The packed courtroom in Kabul gasped at times as the five-judge panel detailed some of the fraud it said it had uncovered in the election in September 2010, including one race in Kunduz province in which the tribunal said it counted 20,000 votes for someone marked as receiving zero.

"There was protest and even some killings in the provinces," Judge Haqiq said.

Election officials discarded 1.3 million ballots from the poll, nearly a quarter of the total, and disqualified 19 winning candidates.

The Supreme Court set up the special tribunal in December after it received more than 400 complaints and lawsuits over the poll, Judge Haqiq said. International advisers consider the re-counts illegal, but the tribunal insists that it has the power to overturn results and even order entire provinces to revote.

During yesterday's hearings, judges simply declared new winners for the races after offering their new tabulations. Judge Haqiq said their re-counting and investigations were monitored by different groups to ensure fairness.

"There were rumours that a list came from the palace" on who should win, the chief judge said. "I promise you no list came to me."

While leaving the ethnic and gender makeup of the parliament largely unchanged, the new members will probably be welcome to Mr Karzai. The president developed an adversarial relationship with the parliament in recent months.

Earlier this month, members launched a protest against Mr Karzai for not naming more than a quarter of his cabinet or three Supreme Court justices.

Afghanistan's parliament, inaugurated in late January, faces ongoing questions about who was rightfully elected, undermining the MPs' authority as they try to pass laws and the budget.

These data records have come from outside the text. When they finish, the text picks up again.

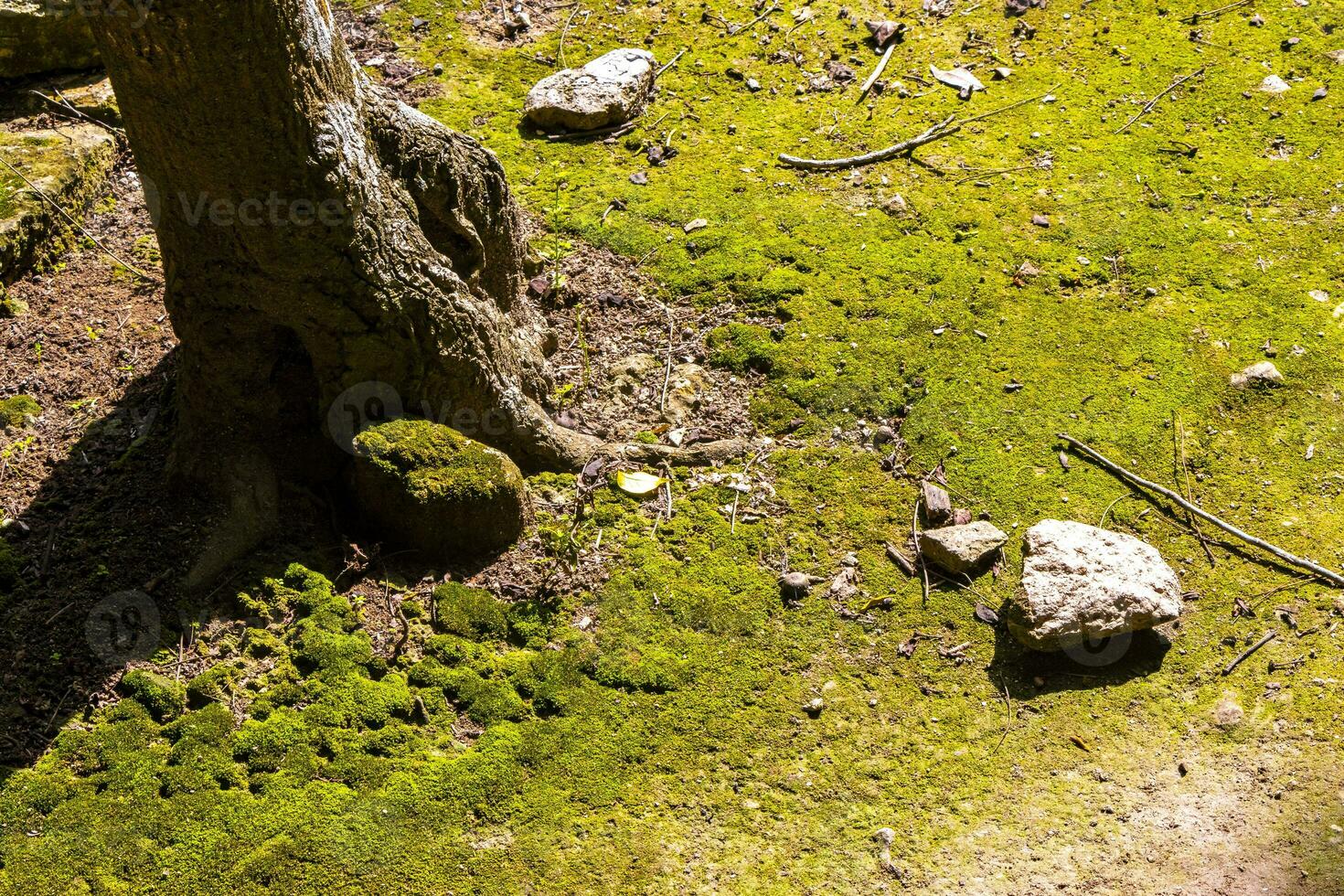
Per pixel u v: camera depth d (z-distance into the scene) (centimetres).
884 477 395
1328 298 445
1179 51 558
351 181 329
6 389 406
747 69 569
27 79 520
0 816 290
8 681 317
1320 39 559
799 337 434
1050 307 446
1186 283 454
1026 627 340
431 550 358
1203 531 377
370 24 596
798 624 354
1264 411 411
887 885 293
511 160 518
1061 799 312
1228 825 304
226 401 355
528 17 602
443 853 294
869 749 324
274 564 350
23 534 356
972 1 598
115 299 448
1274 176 495
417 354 355
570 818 304
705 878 293
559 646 343
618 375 430
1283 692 334
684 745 322
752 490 390
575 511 379
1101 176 496
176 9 279
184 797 297
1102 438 402
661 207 491
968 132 524
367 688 324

It remains unclear what the next step is for the election winners declared by the special tribunal or whether MPs already receiving government perks and bodyguards would cede their positions. The tribunal's announcements will probably face either a legal or political challenge.

Those who saw their claimed election win vindicated by the tribunal defended the judges' decisions.

"I'm very happy, not because of my win," said Fazil Karim Aymaq, a candidate from Kunduz province. "I'm happy that we are the new children of democracy. We are starting a new democracy in Afghanistan."